The player agreed, so coach looked into his eyes intently and asked,
"Okay, now concentrate hard and tell me the answer to this.
What is two plus two?"
The player thought for a moment and then answered, "4?"

Excited that his star had gotten right, the coach exclaimed, "Did you say 4?"
Suddenly all the other players on the team began screaming...,
"Come on coach, give him another chance!"

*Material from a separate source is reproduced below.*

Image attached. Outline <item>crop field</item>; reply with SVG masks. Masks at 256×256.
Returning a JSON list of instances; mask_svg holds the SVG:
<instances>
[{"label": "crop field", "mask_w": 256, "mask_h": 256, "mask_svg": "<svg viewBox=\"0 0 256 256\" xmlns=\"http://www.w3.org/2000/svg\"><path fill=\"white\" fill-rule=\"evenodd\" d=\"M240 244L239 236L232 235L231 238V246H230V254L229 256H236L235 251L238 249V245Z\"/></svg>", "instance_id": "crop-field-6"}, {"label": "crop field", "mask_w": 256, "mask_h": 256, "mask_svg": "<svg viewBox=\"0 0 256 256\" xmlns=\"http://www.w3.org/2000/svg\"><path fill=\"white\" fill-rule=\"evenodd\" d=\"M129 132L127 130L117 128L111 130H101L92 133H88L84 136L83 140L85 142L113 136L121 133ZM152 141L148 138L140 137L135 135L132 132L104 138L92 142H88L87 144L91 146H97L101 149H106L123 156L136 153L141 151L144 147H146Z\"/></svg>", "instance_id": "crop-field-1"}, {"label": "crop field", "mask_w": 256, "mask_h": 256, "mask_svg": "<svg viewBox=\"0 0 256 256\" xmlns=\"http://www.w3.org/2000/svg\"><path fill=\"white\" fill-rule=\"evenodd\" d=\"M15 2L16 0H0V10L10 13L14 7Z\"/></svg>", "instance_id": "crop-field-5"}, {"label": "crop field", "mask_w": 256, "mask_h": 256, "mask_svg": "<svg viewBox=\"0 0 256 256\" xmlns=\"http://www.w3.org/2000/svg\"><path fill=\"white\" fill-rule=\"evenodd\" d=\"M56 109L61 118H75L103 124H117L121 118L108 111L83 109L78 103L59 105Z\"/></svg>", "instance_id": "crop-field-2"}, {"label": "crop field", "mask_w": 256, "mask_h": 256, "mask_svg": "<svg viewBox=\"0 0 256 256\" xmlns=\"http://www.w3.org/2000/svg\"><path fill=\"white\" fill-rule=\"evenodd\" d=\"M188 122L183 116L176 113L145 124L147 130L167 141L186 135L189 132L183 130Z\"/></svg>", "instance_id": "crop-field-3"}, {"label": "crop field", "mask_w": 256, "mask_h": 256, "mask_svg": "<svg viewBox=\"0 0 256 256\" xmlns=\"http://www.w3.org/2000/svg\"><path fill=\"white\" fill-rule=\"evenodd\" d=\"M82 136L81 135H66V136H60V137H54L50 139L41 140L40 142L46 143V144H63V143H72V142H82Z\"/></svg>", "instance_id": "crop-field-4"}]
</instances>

Men know that Mother Nature's best aphrodisiac is still a naked woman.
Men know that PMS is Mother Nature's way of telling you to get out of the house.
Men know that if she looks like your mother, run.
Men know that there are at least three sides to every story:
his, hers, and the truth.
Men know never to run away from a fight that you know you can win.
Men know that cats are evil and cannot be trusted.
Men know how to change the toilet paper, but to do so would ruin the game.
Men know exactly how much gas is left in the tank and how far that gas will get them.
Men know that from time to time, it is absolutely necessary to adjust oneself.
Men know that a woman will wear a low-cut dress and expect the man to stare at her cleavage.
Men also know that the woman will get pissed off when they do, for reasons not totally clear to them.
Men know that the reason men don't like cats is because they don't know how to cook them.


A clergyman had just enjoyed a hearty chicken dinner at the home of a rural parishioner.
Gazing out the window, he remarked: "That rooster seems a mighty proud and happy bird."
"He should," the host replied.
"His oldest son just entered the ministry."


A new minister in a small Oklahoma town spent the first four days desperately calling on the membership, begging them to come to his first services ... He failed.
He placed a notice in the local newspapers, stating that as the church was dead, it was his duty to give it a decent Christian burial. The funeral would be held the following Sunday afternoon, the notice said.
Morbidly curious the whole town turned out. In front of the pulpit, they saw a high coffin, smothered in flowers.
The minister read the obituary and delivered a eulogy; he then invited his congregation to step forward and pay their respects to the dearly beloved who had departed.
The long line filed by.
Each mourner peeped into the coffin and then turned away with a guilty, sheepish look.
For in the coffin, tilted at the correct angle, was a large mirror.
Everyone saw himself.


Four members of the clergy had a theological argument, with three male ministers siding against the female minister.
The woman prayed, "Lord, I know I'm right. Please send us a divine sign to prove it."
A big storm cloud materialized, and there was a clap of thunder.

"See," said the woman. "It's a sign from above."
The three clergymen disagreed, saying thunder is a common phenomenon.
"Dear Lord," the woman prayed, "I need a bigger sign."
This time, a bolt of lightning slammed into a tree.
"See! I told you I was right," the woman said.
But the men insisted nothing had happened that couldn't be explained by natural causes.
"Help me, Lord," the woman implored.
And a deep voice came from the heavens: "SSSHHHEEE'S RIIIGGGHHHTTT!"
The woman turned to the three clergymen and asked, "Well?"
"So, okay," they said.
"Now it's three against two."

"Don't Eat Bananas" -

Two blondes were riding a train for the first time. They had brought along a bag of bananas for lunch. Just as one bit into her banana, the train entered a tunnel under a mountain.
In the darkness, she asked the other, "Did you take a bite of your banana?"
"Well, don't. I did and I just went blind."